What authentication methods are supported for REST API extraction?

Starlake supports bearer tokens, API keys (in custom headers), HTTP Basic authentication, and OAuth2 client credentials with automatic token refresh.

What pagination strategies does Starlake support?

Four strategies: offset-based (limit/offset), cursor-based (cursor from response body), Link header (RFC 5988 rel=next), and page number pagination.

Can Starlake extract data from REST APIs incrementally?

Yes. Configure an incrementalField on the endpoint and run with --incremental. Starlake tracks the max value between runs in a state file and passes it as a query parameter on the next run.

What is the output format of REST API extraction?

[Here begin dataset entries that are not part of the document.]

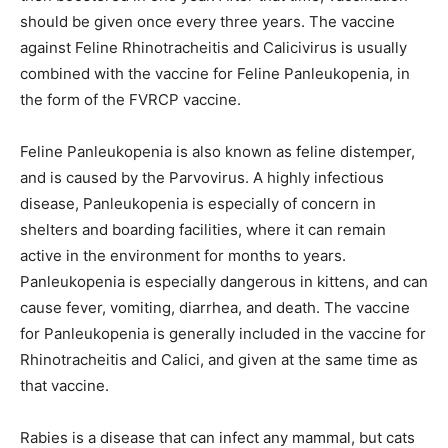
should be given once every three years. The vaccine
against Feline Rhinotracheitis and Calicivirus is usually
combined with the vaccine for Feline Panleukopenia, in
the form of the FVRCP vaccine.
Feline Panleukopenia is also known as feline distemper,
and is caused by the Parvovirus. A highly infectious
disease, Panleukopenia is especially of concern in
shelters and boarding facilities, where it can remain
active in the environment for months to years.
Panleukopenia is especially dangerous in kittens, and can
cause fever, vomiting, diarrhea, and death. The vaccine
for Panleukopenia is generally included in the vaccine for
Rhinotracheitis and Calici, and given at the same time as
that vaccine.
Rabies is a disease that can infect any mammal, but cats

Data is extracted into CSV files organized by domain: {outputDir}/{domain}/{tableName}-{timestamp}.csv. Nested JSON objects are flattened using dot notation (e.g., address.city). The files can be loaded using starlake load.

REST API Data Extraction

Q: What REST APIs does Starlake support?

Starlake supports any REST API that returns JSON or XML responses. You configure the base URL, authentication, pagination strategy, and response structure in a YAML file.

Q: How do parent-child endpoints work?

Child endpoints use {parent.fieldName} placeholders in their path. For each parent record, Starlake calls the child endpoint with the parent field value substituted. For example, /orders/{parent.id}/items fetches items for each order.

Starlake can extract data from any REST API that returns JSON or XML. You define endpoints, authentication, pagination, and response structure in a YAML configuration file. Starlake handles the HTTP requests, pagination, rate limiting, and writes the results as CSV files ready for ingestion.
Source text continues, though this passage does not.